[Data entries]
#####

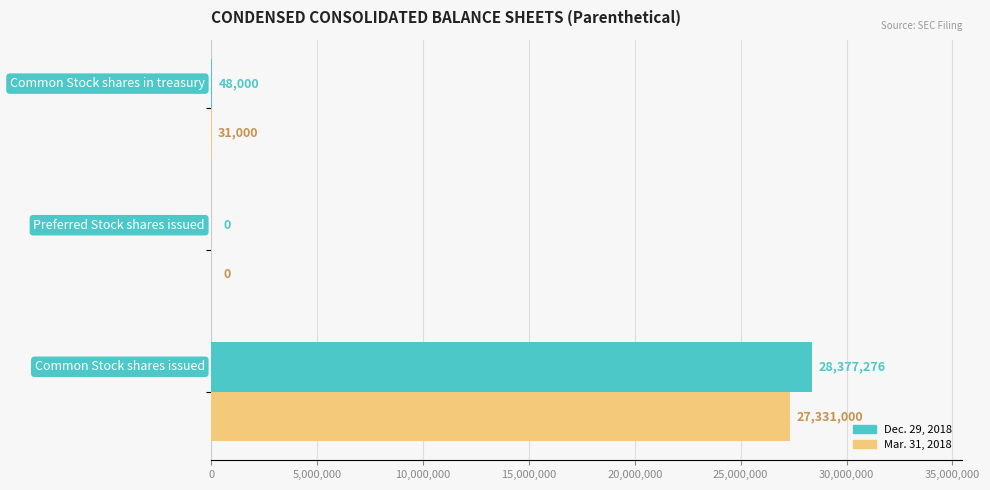

Which series has the largest total across all categories?

Dec. 29, 2018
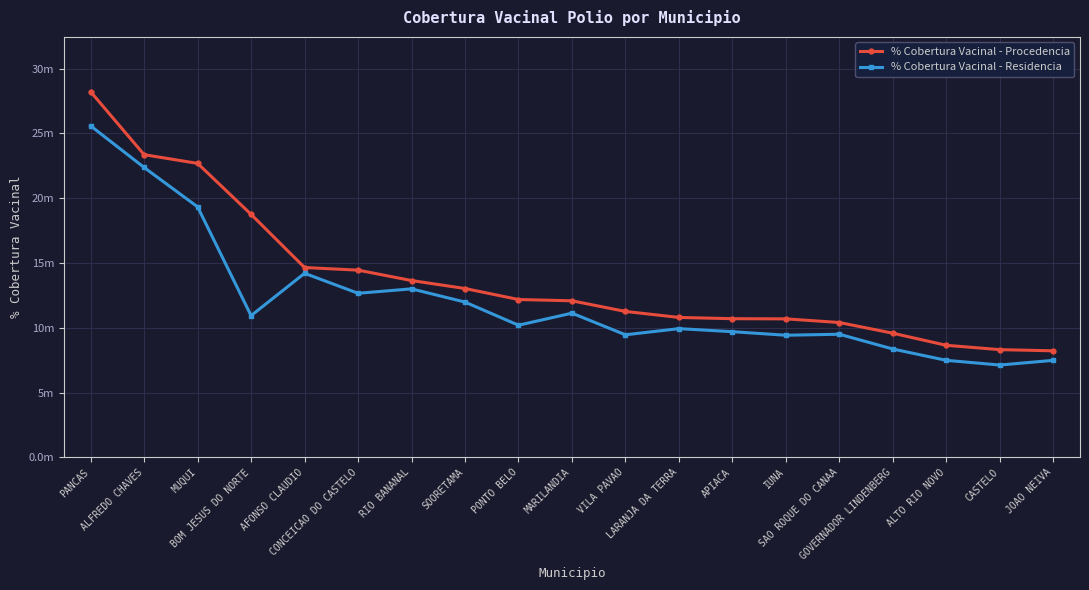

At which category does % Cobertura Vacinal - Residencia reach its first local valley?

BOM JESUS DO NORTE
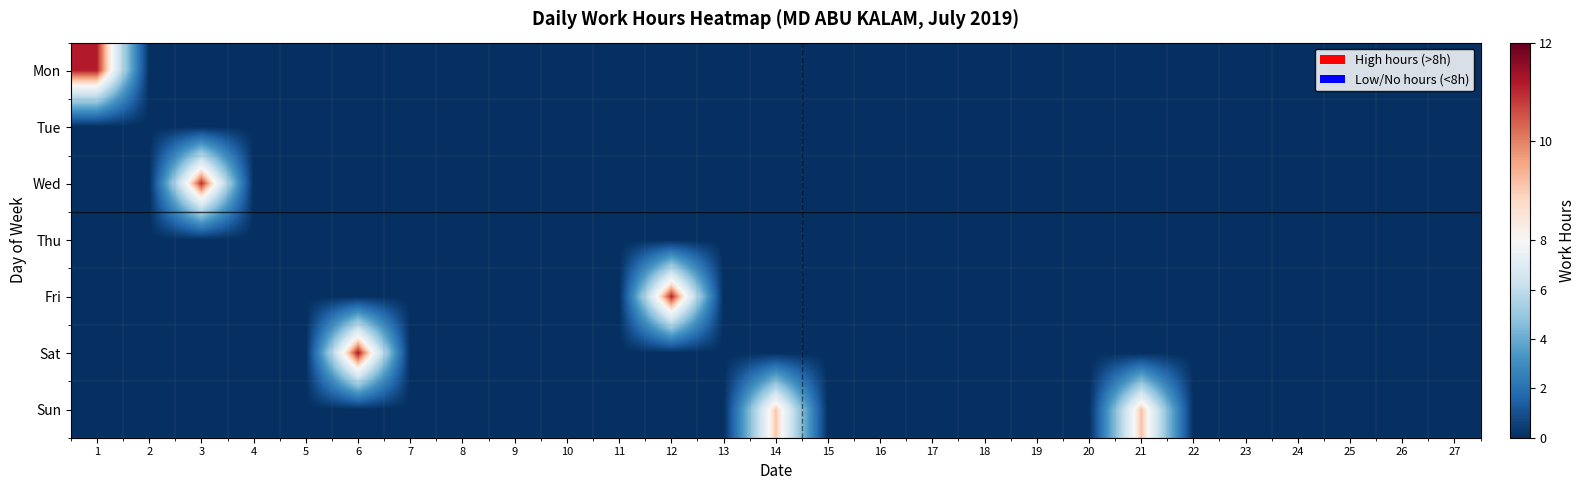

Reading left to right, transcribe all the data shown in this chart.

Mon: 1=11.2	2=0.0	3=0.0	4=0.0	5=0.0	6=0.0	7=0.0	8=0.0	9=0.0	10=0.0	11=0.0	12=0.0	13=0.0	14=0.0	15=0.0	16=0.0	17=0.0	18=0.0	19=0.0	20=0.0	21=0.0	22=0.0	23=0.0	24=0.0	25=0.0	26=0.0	27=0.0
Tue: 1=0.0	2=0.0	3=0.0	4=0.0	5=0.0	6=0.0	7=0.0	8=0.0	9=0.0	10=0.0	11=0.0	12=0.0	13=0.0	14=0.0	15=0.0	16=0.0	17=0.0	18=0.0	19=0.0	20=0.0	21=0.0	22=0.0	23=0.0	24=0.0	25=0.0	26=0.0	27=0.0
Wed: 1=0.0	2=0.0	3=11.0	4=0.0	5=0.0	6=0.0	7=0.0	8=0.0	9=0.0	10=0.0	11=0.0	12=0.0	13=0.0	14=0.0	15=0.0	16=0.0	17=0.0	18=0.0	19=0.0	20=0.0	21=0.0	22=0.0	23=0.0	24=0.0	25=0.0	26=0.0	27=0.0
Thu: 1=0.0	2=0.0	3=0.0	4=0.0	5=0.0	6=0.0	7=0.0	8=0.0	9=0.0	10=0.0	11=0.0	12=0.0	13=0.0	14=0.0	15=0.0	16=0.0	17=0.0	18=0.0	19=0.0	20=0.0	21=0.0	22=0.0	23=0.0	24=0.0	25=0.0	26=0.0	27=0.0
Fri: 1=0.0	2=0.0	3=0.0	4=0.0	5=0.0	6=0.0	7=0.0	8=0.0	9=0.0	10=0.0	11=0.0	12=11.1	13=0.0	14=0.0	15=0.0	16=0.0	17=0.0	18=0.0	19=0.0	20=0.0	21=0.0	22=0.0	23=0.0	24=0.0	25=0.0	26=0.0	27=0.0
Sat: 1=0.0	2=0.0	3=0.0	4=0.0	5=0.0	6=11.2	7=0.0	8=0.0	9=0.0	10=0.0	11=0.0	12=0.0	13=0.0	14=0.0	15=0.0	16=0.0	17=0.0	18=0.0	19=0.0	20=0.0	21=0.0	22=0.0	23=0.0	24=0.0	25=0.0	26=0.0	27=0.0
Sun: 1=0.0	2=0.0	3=0.0	4=0.0	5=0.0	6=0.0	7=0.0	8=0.0	9=0.0	10=0.0	11=0.0	12=0.0	13=0.0	14=9.1	15=0.0	16=0.0	17=0.0	18=0.0	19=0.0	20=0.0	21=9.2	22=0.0	23=0.0	24=0.0	25=0.0	26=0.0	27=0.0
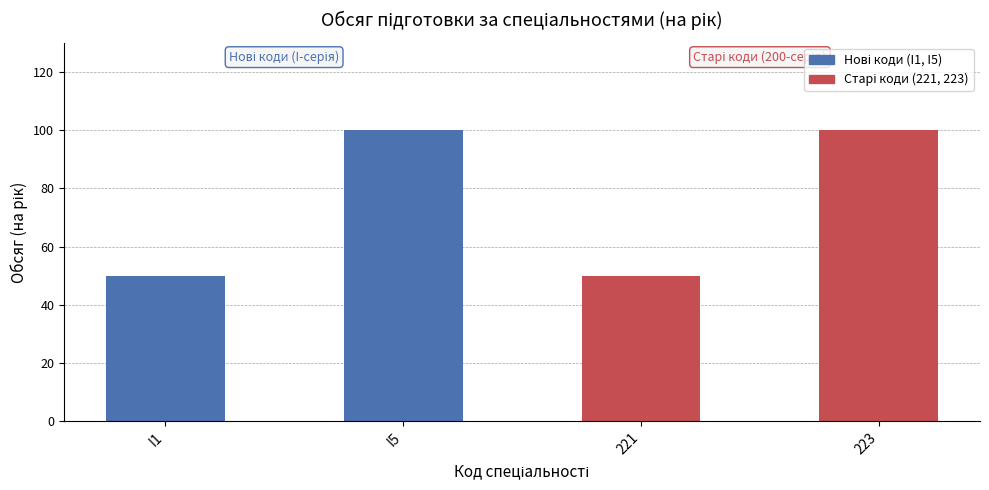

Reading left to right, transcribe all the data shown in this chart.

I1=50	I5=100	221=50	223=100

#####

## What is required
Please update the entries above by changing each "chart" to "graph" and leaving everything else as it is. Omit the pictures from your answer.

## Written reply
Which series has the largest total across all categories?

Dec. 29, 2018

At which category does % Cobertura Vacinal - Residencia reach its first local valley?

BOM JESUS DO NORTE

Reading left to right, transcribe all the data shown in this graph.

Mon: 1=11.2	2=0.0	3=0.0	4=0.0	5=0.0	6=0.0	7=0.0	8=0.0	9=0.0	10=0.0	11=0.0	12=0.0	13=0.0	14=0.0	15=0.0	16=0.0	17=0.0	18=0.0	19=0.0	20=0.0	21=0.0	22=0.0	23=0.0	24=0.0	25=0.0	26=0.0	27=0.0
Tue: 1=0.0	2=0.0	3=0.0	4=0.0	5=0.0	6=0.0	7=0.0	8=0.0	9=0.0	10=0.0	11=0.0	12=0.0	13=0.0	14=0.0	15=0.0	16=0.0	17=0.0	18=0.0	19=0.0	20=0.0	21=0.0	22=0.0	23=0.0	24=0.0	25=0.0	26=0.0	27=0.0
Wed: 1=0.0	2=0.0	3=11.0	4=0.0	5=0.0	6=0.0	7=0.0	8=0.0	9=0.0	10=0.0	11=0.0	12=0.0	13=0.0	14=0.0	15=0.0	16=0.0	17=0.0	18=0.0	19=0.0	20=0.0	21=0.0	22=0.0	23=0.0	24=0.0	25=0.0	26=0.0	27=0.0
Thu: 1=0.0	2=0.0	3=0.0	4=0.0	5=0.0	6=0.0	7=0.0	8=0.0	9=0.0	10=0.0	11=0.0	12=0.0	13=0.0	14=0.0	15=0.0	16=0.0	17=0.0	18=0.0	19=0.0	20=0.0	21=0.0	22=0.0	23=0.0	24=0.0	25=0.0	26=0.0	27=0.0
Fri: 1=0.0	2=0.0	3=0.0	4=0.0	5=0.0	6=0.0	7=0.0	8=0.0	9=0.0	10=0.0	11=0.0	12=11.1	13=0.0	14=0.0	15=0.0	16=0.0	17=0.0	18=0.0	19=0.0	20=0.0	21=0.0	22=0.0	23=0.0	24=0.0	25=0.0	26=0.0	27=0.0
Sat: 1=0.0	2=0.0	3=0.0	4=0.0	5=0.0	6=11.2	7=0.0	8=0.0	9=0.0	10=0.0	11=0.0	12=0.0	13=0.0	14=0.0	15=0.0	16=0.0	17=0.0	18=0.0	19=0.0	20=0.0	21=0.0	22=0.0	23=0.0	24=0.0	25=0.0	26=0.0	27=0.0
Sun: 1=0.0	2=0.0	3=0.0	4=0.0	5=0.0	6=0.0	7=0.0	8=0.0	9=0.0	10=0.0	11=0.0	12=0.0	13=0.0	14=9.1	15=0.0	16=0.0	17=0.0	18=0.0	19=0.0	20=0.0	21=9.2	22=0.0	23=0.0	24=0.0	25=0.0	26=0.0	27=0.0

Reading left to right, transcribe all the data shown in this graph.

I1=50	I5=100	221=50	223=100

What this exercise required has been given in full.